The task:
Extract the records in full, leaving every picture out.

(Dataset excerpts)
......

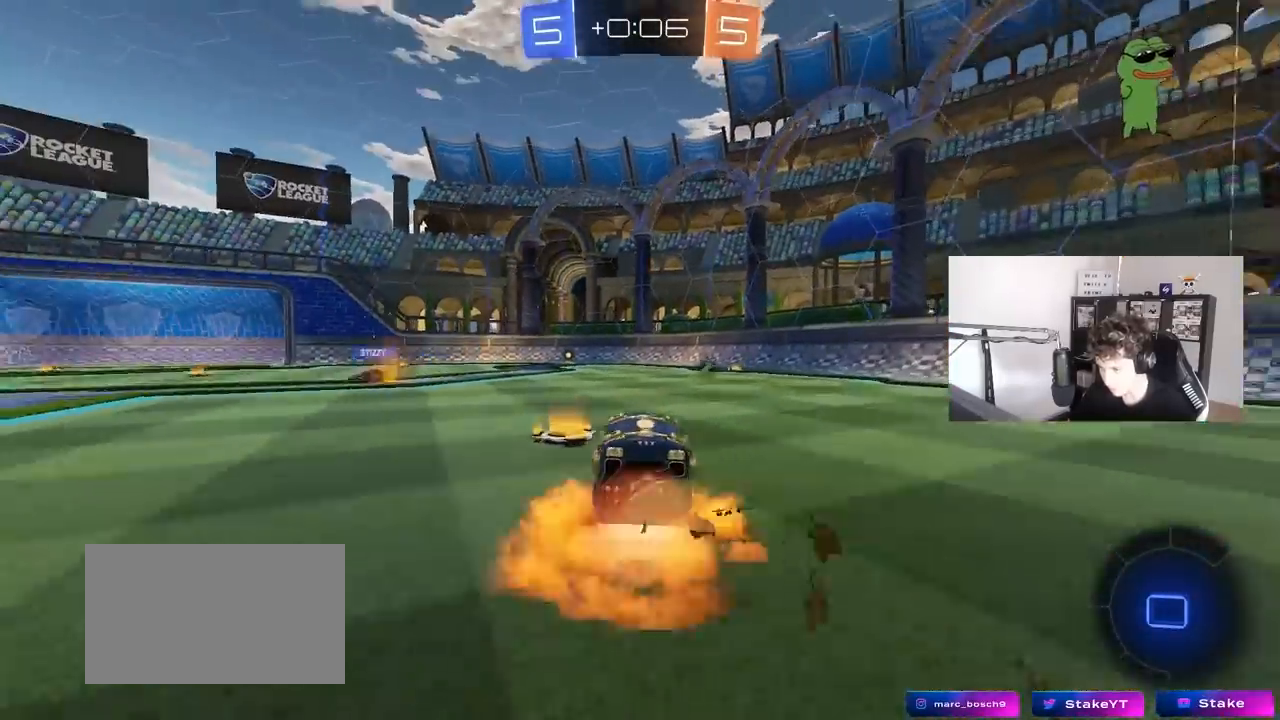
{"keys": ["a", "s", "shift"], "mouse": ["left"], "mouse_move": "still", "events": [[33, "a", "down"], [33, "d", "up"], [33, "shift", "down"], [83, "mouse_right", "up"], [133, "mouse_right", "down"], [217, "s", "down"], [217, "w", "up"], [267, "mouse_right", "up"]]}
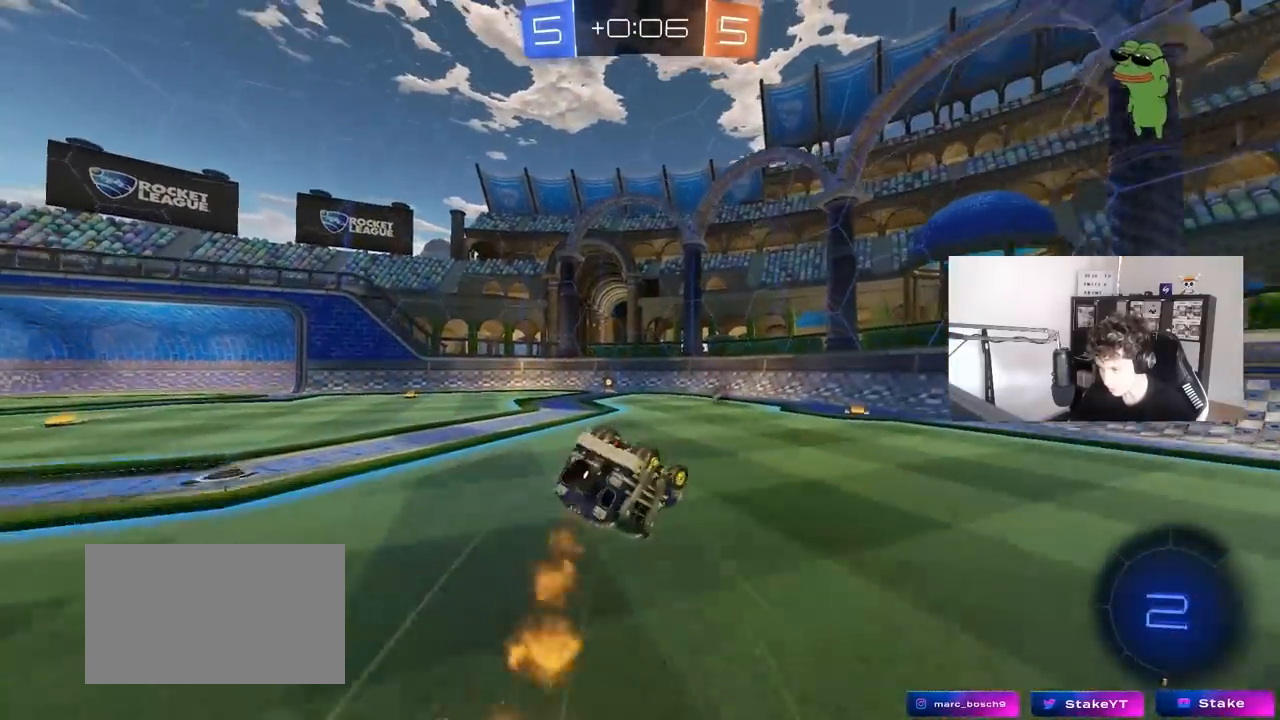
{"keys": ["space"], "mouse": [], "mouse_move": "still", "events": [[50, "s", "up"], [200, "s", "down"], [333, "mouse_left", "up"], [333, "shift", "up"], [333, "space", "down"], [433, "a", "up"], [433, "s", "up"]]}
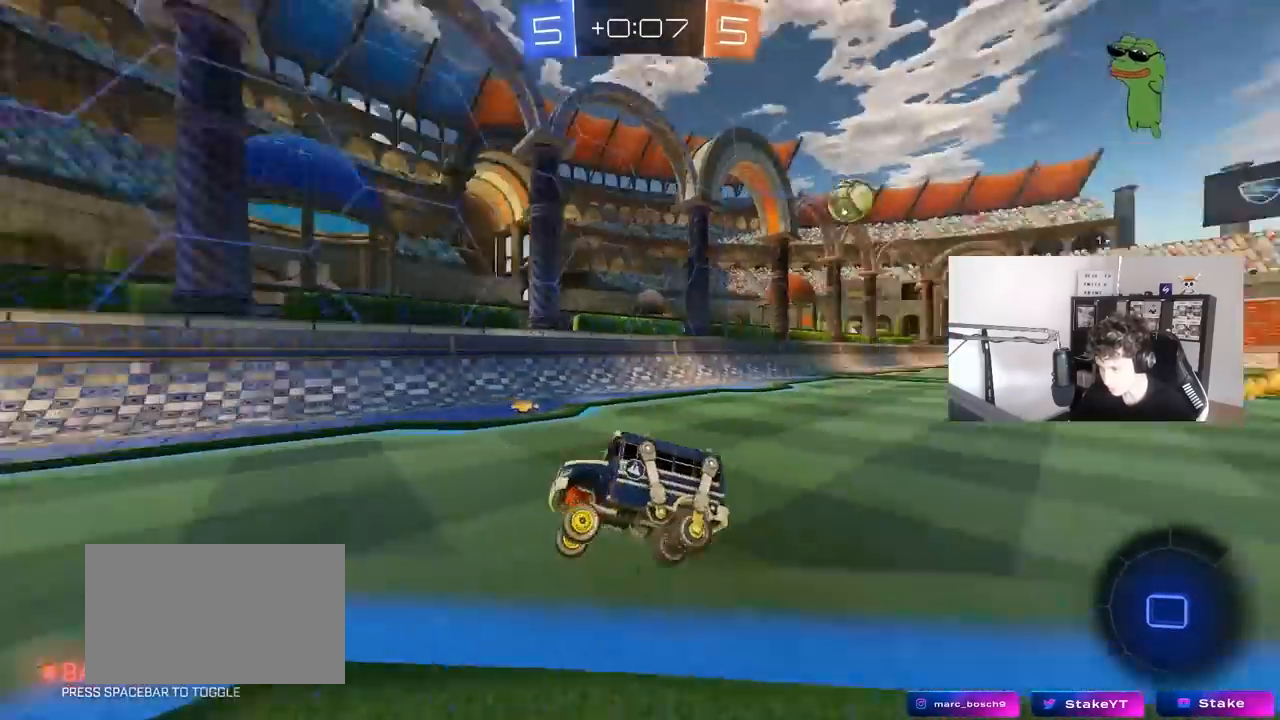
{"keys": ["a", "shift", "w"], "mouse": [], "mouse_move": "still", "events": [[17, "space", "up"], [167, "w", "down"], [350, "a", "down"], [400, "shift", "down"]]}
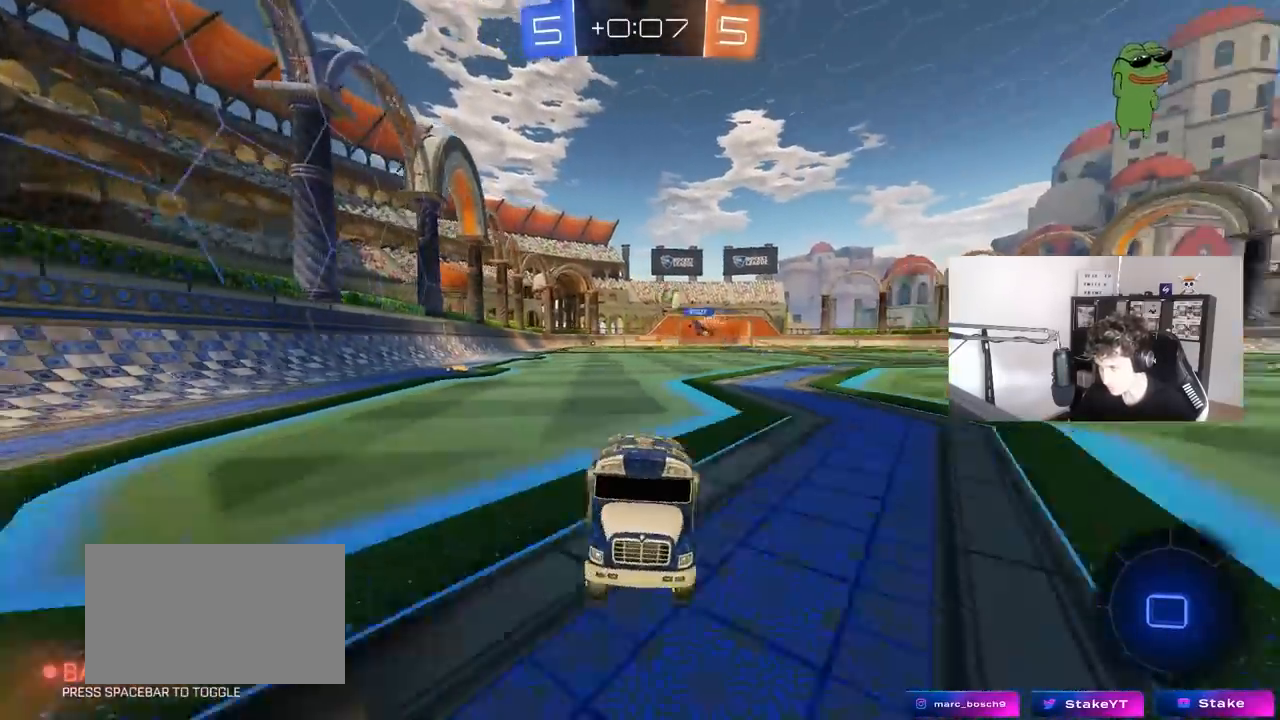
{"keys": ["a", "w"], "mouse": [], "mouse_move": "still", "events": [[33, "shift", "up"], [317, "shift", "down"], [417, "shift", "up"]]}
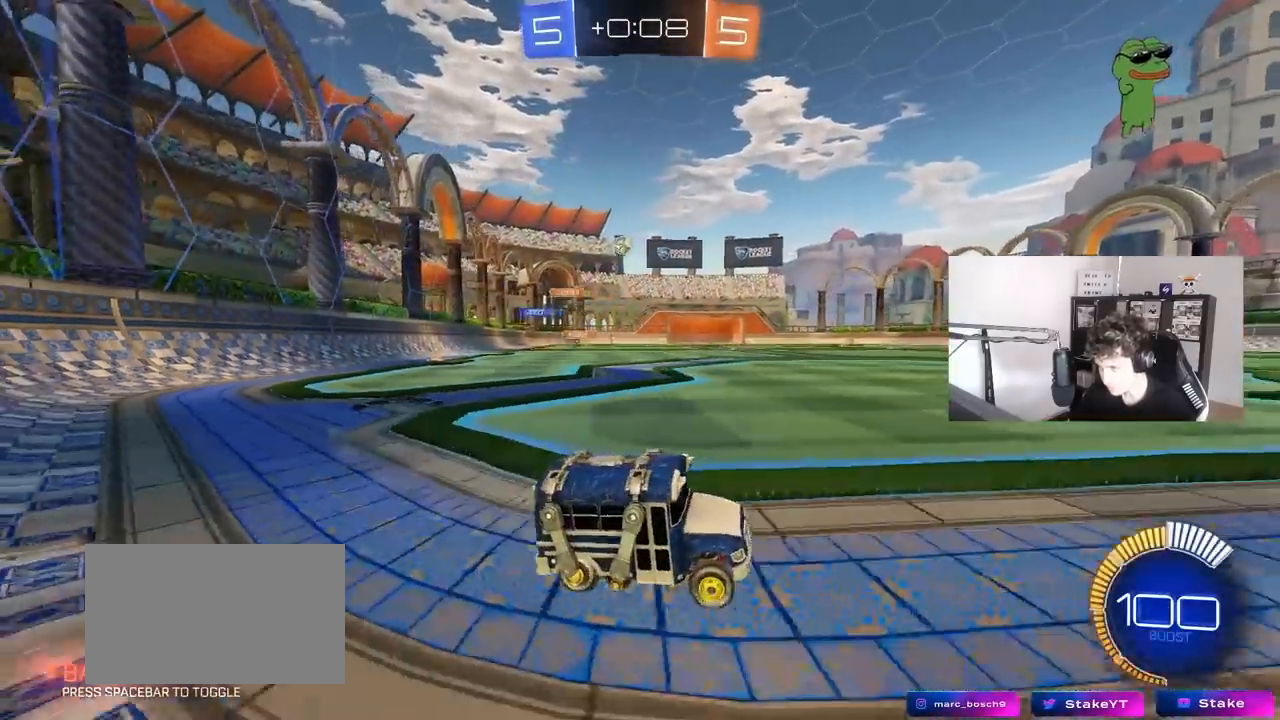
{"keys": ["a", "w"], "mouse": [], "mouse_move": "still", "events": []}
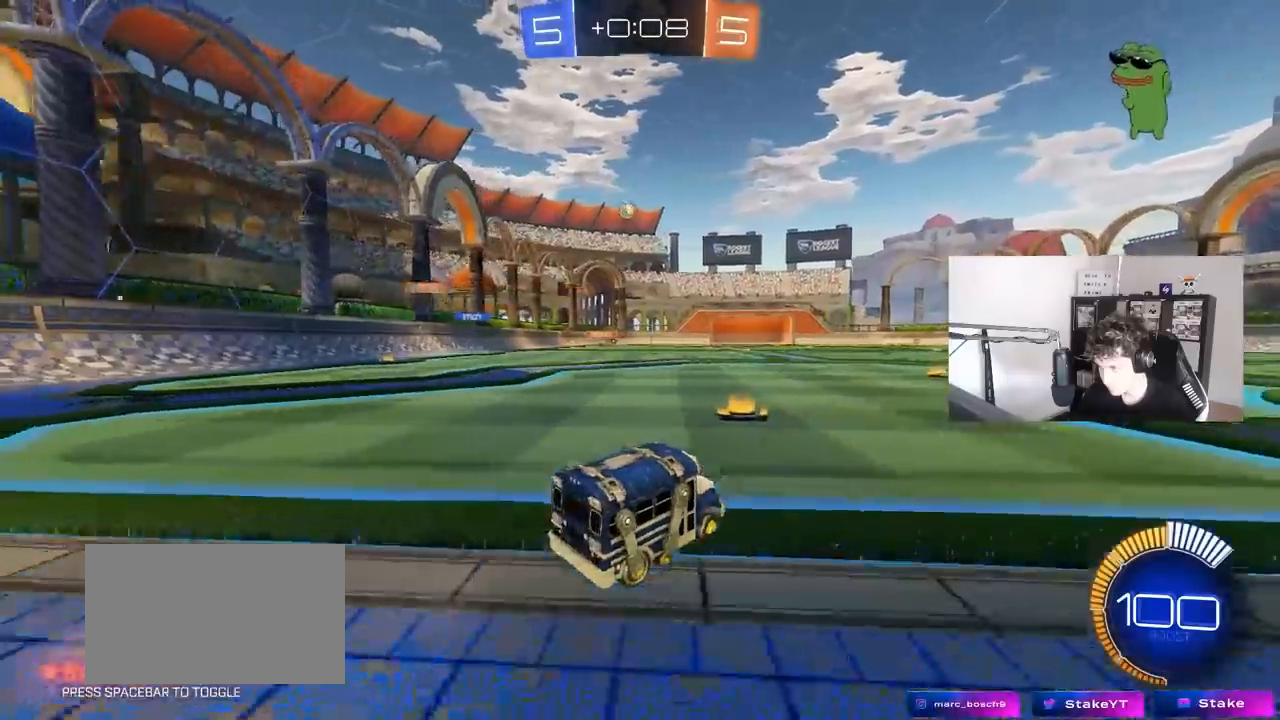
{"keys": [], "mouse": ["left"], "mouse_move": "still", "events": [[167, "a", "up"], [200, "mouse_left", "down"], [200, "mouse_right", "down"], [300, "mouse_right", "up"], [350, "mouse_left", "up"], [400, "w", "up"], [483, "mouse_left", "down"]]}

......

Output:
{"keys": ["a", "s", "shift"], "mouse": ["left"], "mouse_move": "still", "events": [[33, "a", "down"], [33, "d", "up"], [33, "shift", "down"], [83, "mouse_right", "up"], [133, "mouse_right", "down"], [217, "s", "down"], [217, "w", "up"], [267, "mouse_right", "up"]]}
{"keys": ["space"], "mouse": [], "mouse_move": "still", "events": [[50, "s", "up"], [200, "s", "down"], [333, "mouse_left", "up"], [333, "shift", "up"], [333, "space", "down"], [433, "a", "up"], [433, "s", "up"]]}
{"keys": ["a", "shift", "w"], "mouse": [], "mouse_move": "still", "events": [[17, "space", "up"], [167, "w", "down"], [350, "a", "down"], [400, "shift", "down"]]}
{"keys": ["a", "w"], "mouse": [], "mouse_move": "still", "events": [[33, "shift", "up"], [317, "shift", "down"], [417, "shift", "up"]]}
{"keys": ["a", "w"], "mouse": [], "mouse_move": "still", "events": []}
{"keys": [], "mouse": ["left"], "mouse_move": "still", "events": [[167, "a", "up"], [200, "mouse_left", "down"], [200, "mouse_right", "down"], [300, "mouse_right", "up"], [350, "mouse_left", "up"], [400, "w", "up"], [483, "mouse_left", "down"]]}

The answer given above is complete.